We’re excited to share our latest article in Analytical Chemistry, titled:👉 “Beyond Traditional airPLS: Improved Baseline Removal in SERS with Parameter-Focused Optimization and Prediction” (DOI link)

This work addresses a persistent challenge in Raman and SERS data processing—accurate baseline correction. The widely used airPLS method often struggles with complex spectra, leading to inconsistent results. We present an optimized version, OP-airPLS, along with a machine learning–based parameter predictor that makes baseline correction both more precise and faster.

Why It Matters

Reliable baseline removal is crucial for extracting accurate peak information, especially in fields like chemical sensing, biomedical diagnostics, and materials characterization. Our method dramatically improves correction accuracy while reducing the need for manual tuning.

Main Contributions

• OP-airPLS uses adaptive grid search to fine-tune key parameters for optimal performance.

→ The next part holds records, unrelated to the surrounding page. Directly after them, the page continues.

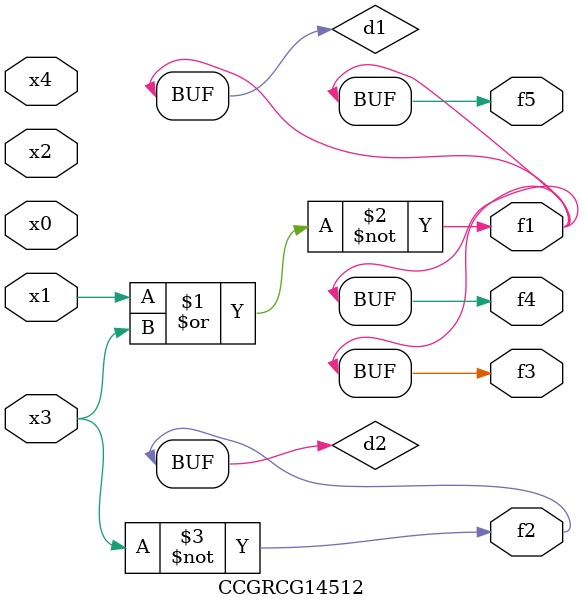
<source format=v>
module CCGRCG14512(
	input x0, x1, x2, x3, x4,
	output f1, f2, f3, f4, f5
);

	wire d1, d2;

	nor (d1, x1, x3);
	not (d2, x3);
	assign f1 = d1;
	assign f2 = d2;
	assign f3 = d1;
	assign f4 = d1;
	assign f5 = d1;
endmodule

</source>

• A PCA–Random Forest predictor rapidly estimates the best parameters from spectral shape, enabling near-instantaneous correction.

• Tested on 6,000 simulated spectra covering 12 peak–baseline combinations, OP-airPLS achieved ~96% improvement in baseline accuracy, with errors as low as 5.55 × 10⁻⁴.

• The ML predictor processed each spectrum in just 0.038 seconds while maintaining high accuracy (~90%).

What Sets This Work Apart

This is the first systematic approach to link spectral shape with optimal baseline parameters. OP-airPLS delivers near-perfect correction in challenging conditions, and the ML predictor brings this capability into real-time workflows.

Looking Ahead

Future work will focus on validating the method on real-world spectra, integrating it into on-instrument software for live correction, and extending it to other spectroscopic techniques like FTIR and fluorescence.

Citation:

Cui, J.; Chen, X.; Zhao, Y. Beyond Traditional airPLS: Improved Baseline Removal in SERS with Parameter-Focused Optimization and Prediction. Anal. Chem. 2025, 97(30), 16211–16218.